Un déclic qu’a eu Sandrine à force d’usure :

“Au début, je faisais le tour de l’atelier tous les matins pour saluer tout le monde. C’était un peu le cahier des doléances. Ça me prenait deux heures. Et en plus, quand je sortais de l’atelier, sur la fin, je le sentais physiquement. Je ne me sentais pas bien, j’avais ce poids sur les épaules. Et après, j’ai arrêté parce que je n’y arrivais plus. Résultat : ils étaient encore plus frustrés parce que je n’étais pas là pour absorber tout ça.”

Pour rester utile, le RH doit poser des limites (dire non, cadrer sa disponibilité), s’équiper et ritualiser une véritable hygiène émotionnelle. Ce n’est ni du confort ni une faiblesse : c’est la condition d’une aide juste et durable.

Le freelance, une porte de sortie ?

Sandrine, elle, a décidé de faire un pas de côté pour s’en sortir. Pas se reconvertir, ni changer d’entreprise, mais adapter son mode de travail :

“Je me suis lancée en freelance. Je vais voir des dirigeants, j’expose ma manière de penser, et s’ils adhèrent, on travaille ensemble. Si ce n’est pas le cas, on ne travaille pas ensemble. Et c’est très bien, car je me retrouve avec des dirigeants qui ont vraiment envie de faire avancer les choses.”

Grâce au statut d’auto-entrepreneur, elle a pu retrouver du sens et de la liberté, le tout en choisissant des projets plus humains et alignés avec sa vision des ressources humaines :

“J’ai le temps de faire ce que j’aime. Plutôt que de devoir tout gérer – la paie, les 45 mails en attente, les collaborateurs -, je choisis mes projets. Par exemple, pour un client, j’ai fait un projet de gestion des compétences. Je suis allée dans l’atelier, et j’ai discuté avec tous les salariés pour refaire les fiches de postes avec eux.
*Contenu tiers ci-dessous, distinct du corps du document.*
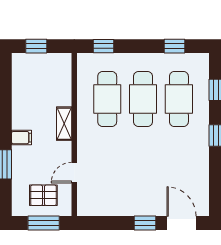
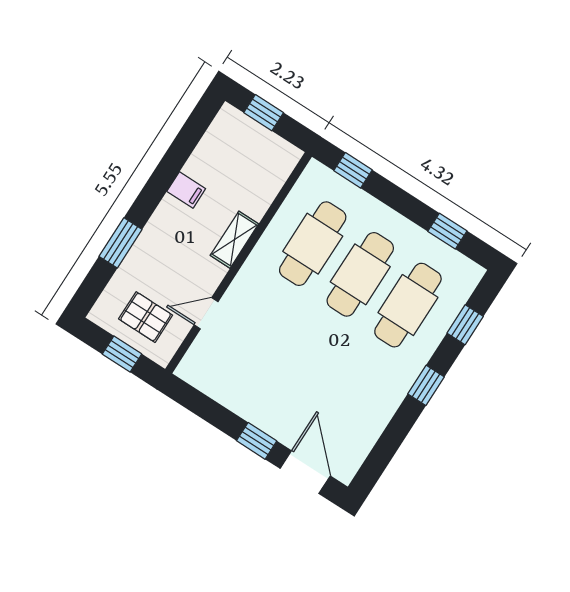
filing cabinet: (21, 138) -> (186, 190), moved
window: (44, 223) -> (122, 354), width x0.67

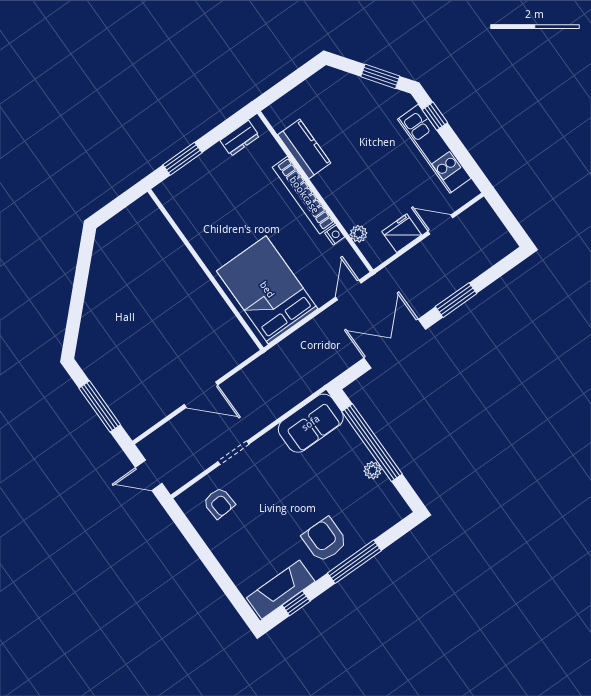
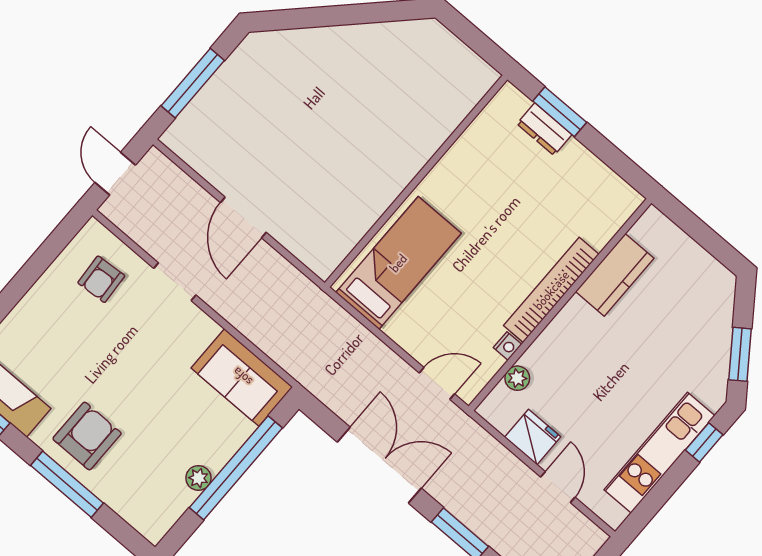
dresser: (240, 138) -> (544, 129), moved
bed: (267, 290) -> (398, 263), width x0.67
On a fait des réunions pour leur expliquer le projet. On a fait une enquête de salariés de bien-être pour mettre en corrélation tout ce qu’ils disaient avec tout ce que j’ai pu voir. Bref, on met en place de vrais plans d’action.”

Faire évoluer la culture d’entreprise

Pour celles et ceux qui ont encore l’énergie de faire bouger les lignes de l’intérieur, une voie décisive consiste à embarquer les directions. Trop souvent, on “a une RH parce qu’il en faut une”, sans comprendre le périmètre réel du métier, ses arbitrages, sa charge émotionnelle, ni la part de travail invisible qui maintient l’organisation en équilibre.
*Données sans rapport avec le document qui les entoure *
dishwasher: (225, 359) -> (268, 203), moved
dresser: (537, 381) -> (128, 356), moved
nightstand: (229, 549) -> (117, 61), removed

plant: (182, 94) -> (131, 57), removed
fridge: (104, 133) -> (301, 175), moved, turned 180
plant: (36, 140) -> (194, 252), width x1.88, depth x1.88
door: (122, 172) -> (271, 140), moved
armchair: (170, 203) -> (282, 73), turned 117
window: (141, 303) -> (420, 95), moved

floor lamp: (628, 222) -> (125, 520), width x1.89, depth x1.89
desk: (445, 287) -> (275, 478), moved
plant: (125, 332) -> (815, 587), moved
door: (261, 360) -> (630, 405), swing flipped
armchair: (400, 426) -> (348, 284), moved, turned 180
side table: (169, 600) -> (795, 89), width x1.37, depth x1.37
Prévenir le burn-out des professionnels RH commence donc par là : une compréhension fine du rôle et un partage clair des responsabilités.
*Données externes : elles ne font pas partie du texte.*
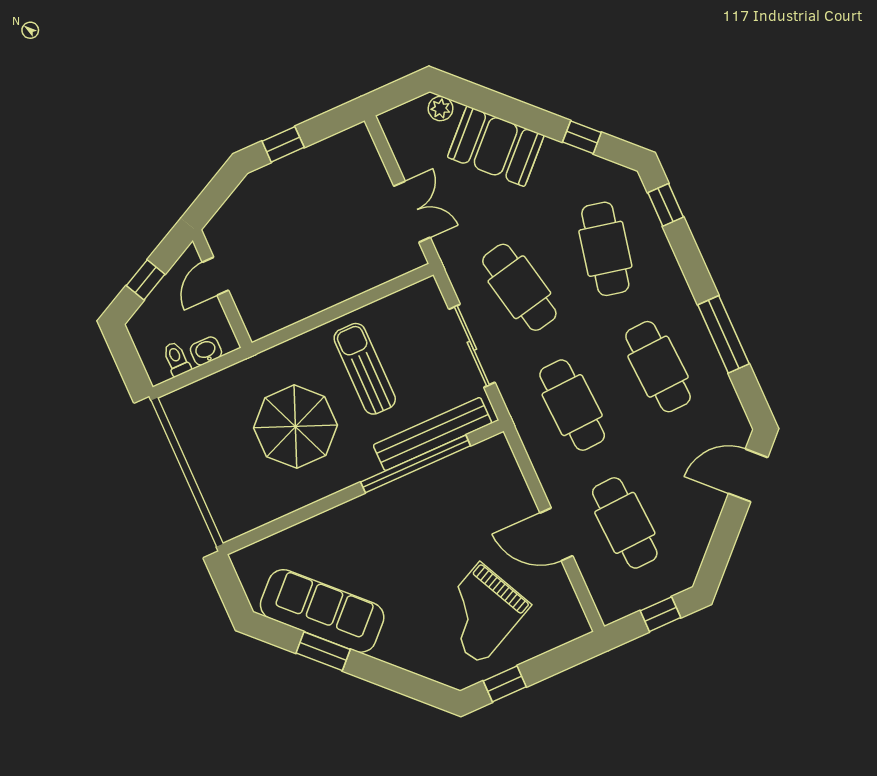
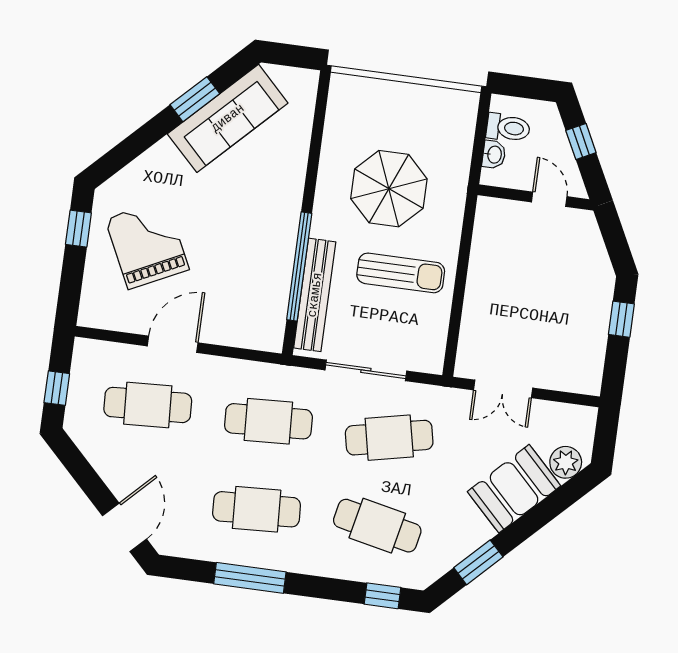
plant: (440, 109) -> (566, 462), width x1.38, depth x1.38
window: (582, 137) -> (478, 562), width x1.50
toilet: (176, 359) -> (508, 128), width x1.37, depth x1.39

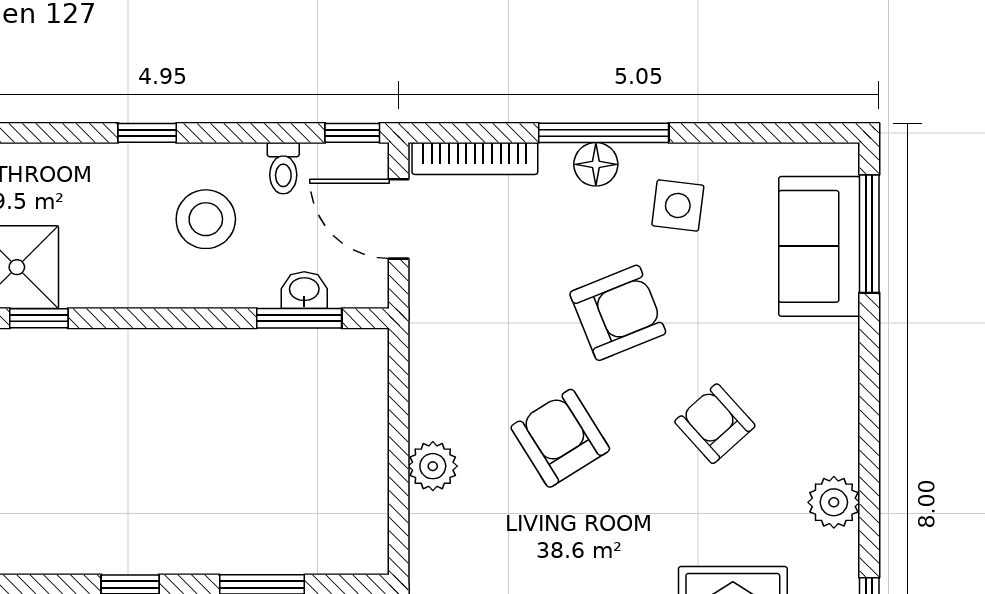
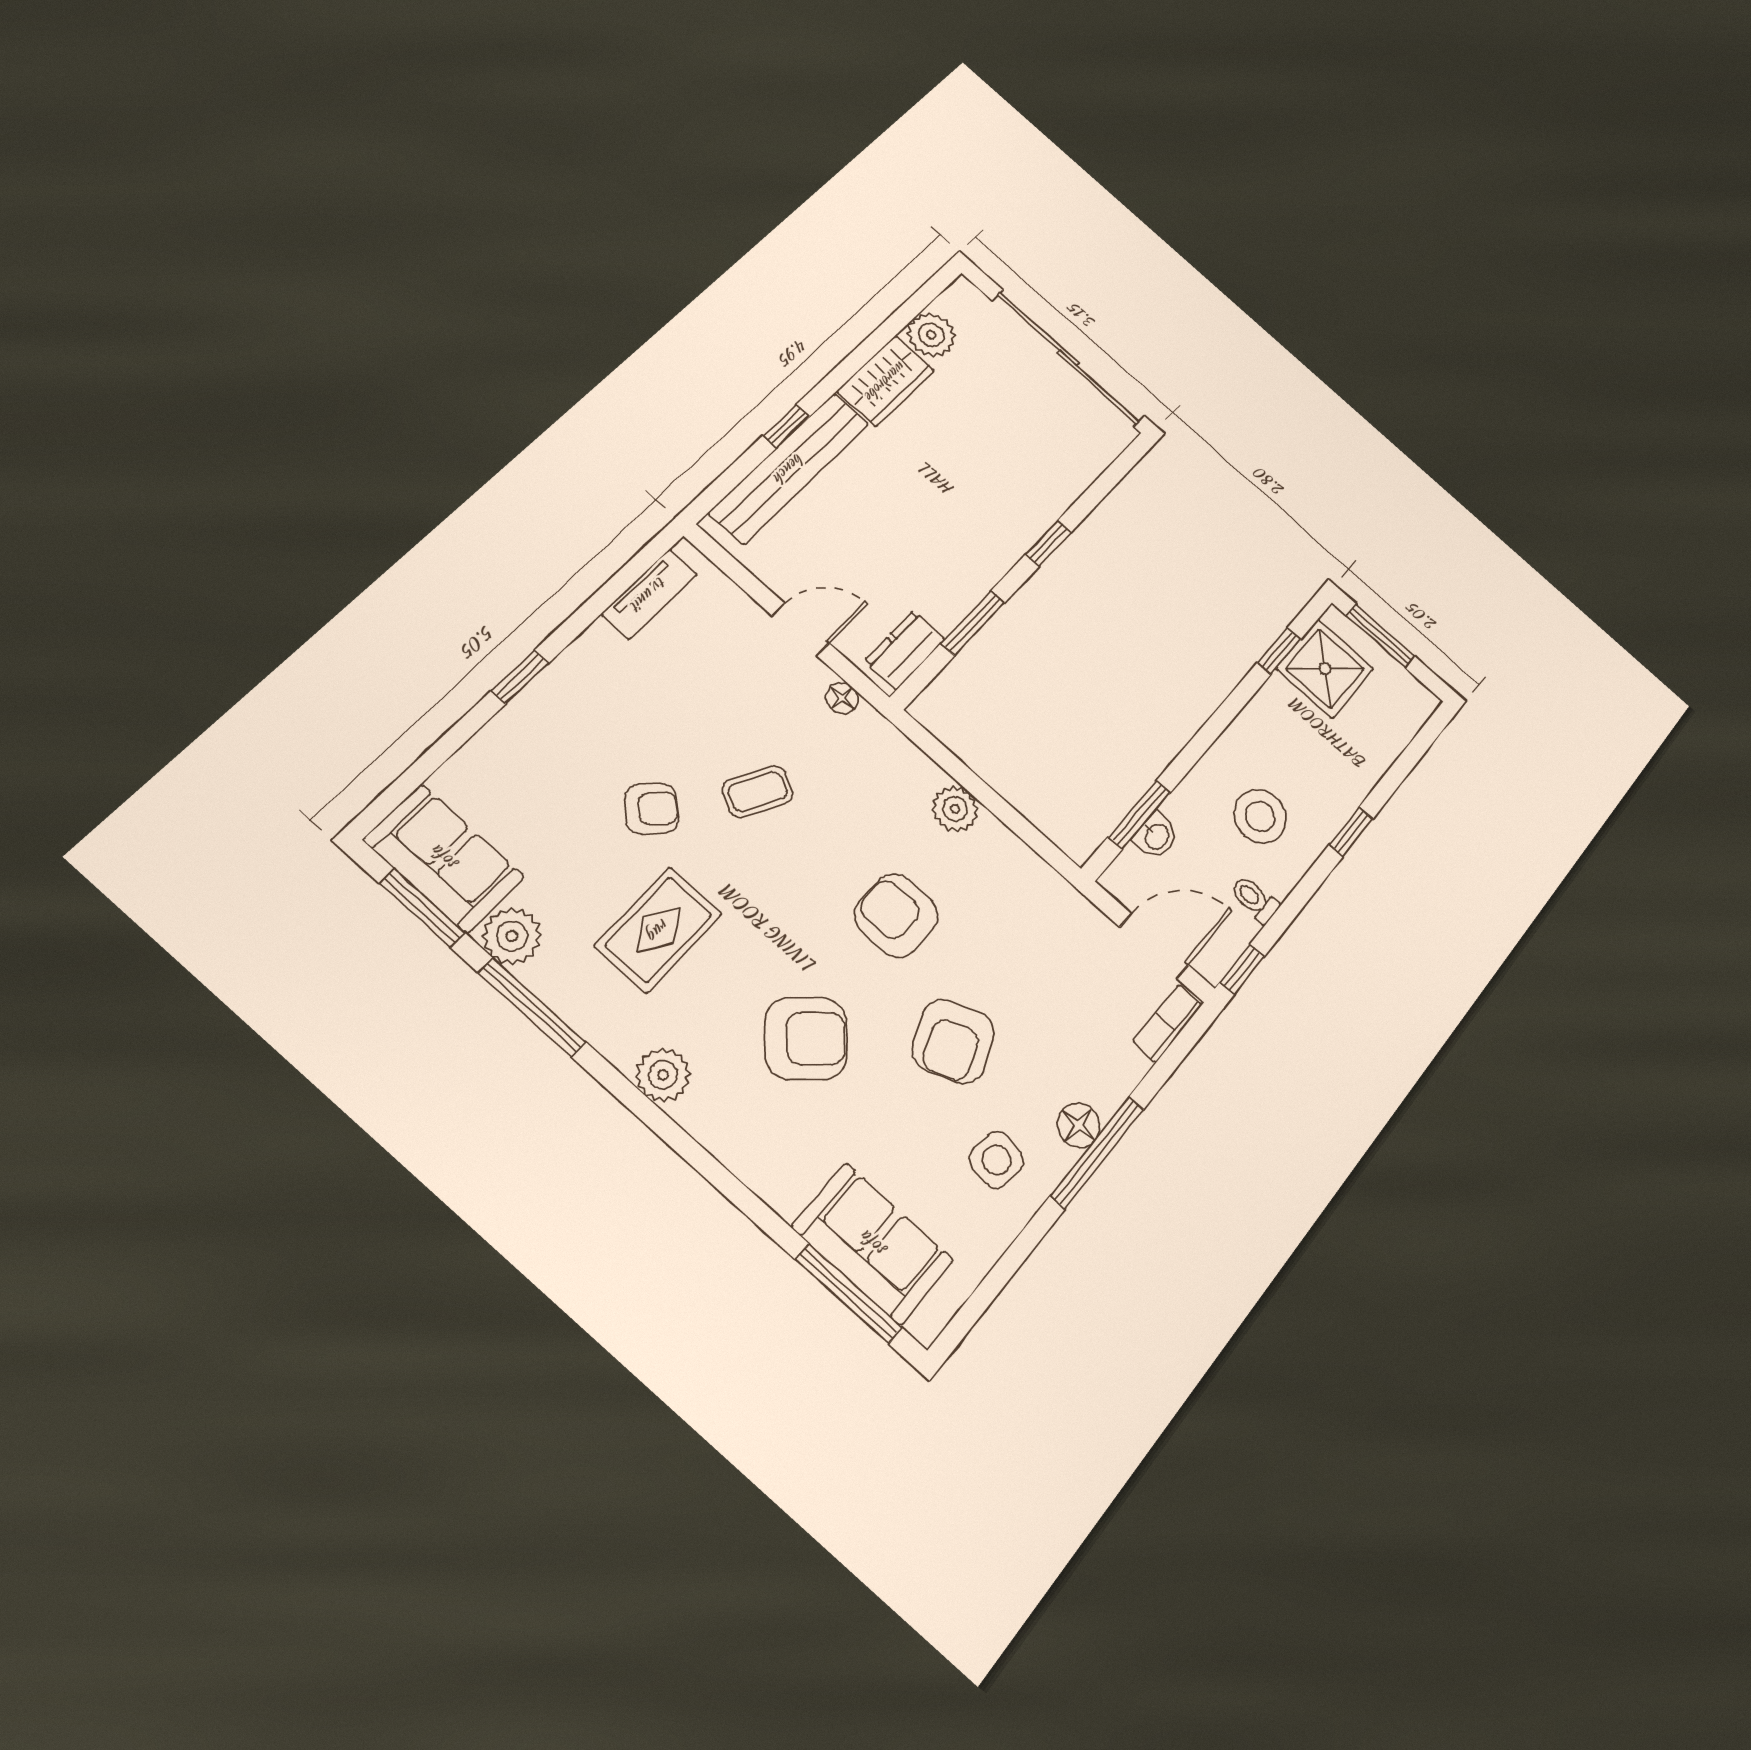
bookcase: (475, 158) -> (1167, 1023), width x0.64
armchair: (715, 424) -> (806, 1038), width x1.38, depth x1.38
armchair: (560, 438) -> (896, 915), turned -148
“D’abord, il faut une prise de conscience côté direction. On embauche souvent une RH parce qu’il faut embaucher une RH, sans savoir ce qu’elle fait vraiment ni pourquoi.”

Évangéliser, oui, mais avec du concret. Ouvrir les portes, proposer des “vis ma vie” réguliers où un membre du comité de direction suit une journée RH au plus près du terrain.

Et surtout, mettre des mots sur la charge émotionnelle, la reconnaissance du temps passé à écouter, à amortir les chocs, à prévenir les incidents. Ce temps existe, et il doit être planifié et valorisé. Il en va de la santé de ceux qui préservent celle des autres.

Les chiffres du burn out chez les RH en France

Le nouveau visage des ressources humaines 2024, étude menée par Sage, indique que 84% des dirigeants RH ressentent fréquemment du stress, et 81% signalent se sentir épuisés. Ces chiffres montrent la haute pression subie par cette profession.

Même constat révélé par le baromètre des Editions Tissot de mars 2025 : 81% des RH interrogés se déclarent proches de l’épuisement : une confirmation que la situation ne s’améliore pas significativement.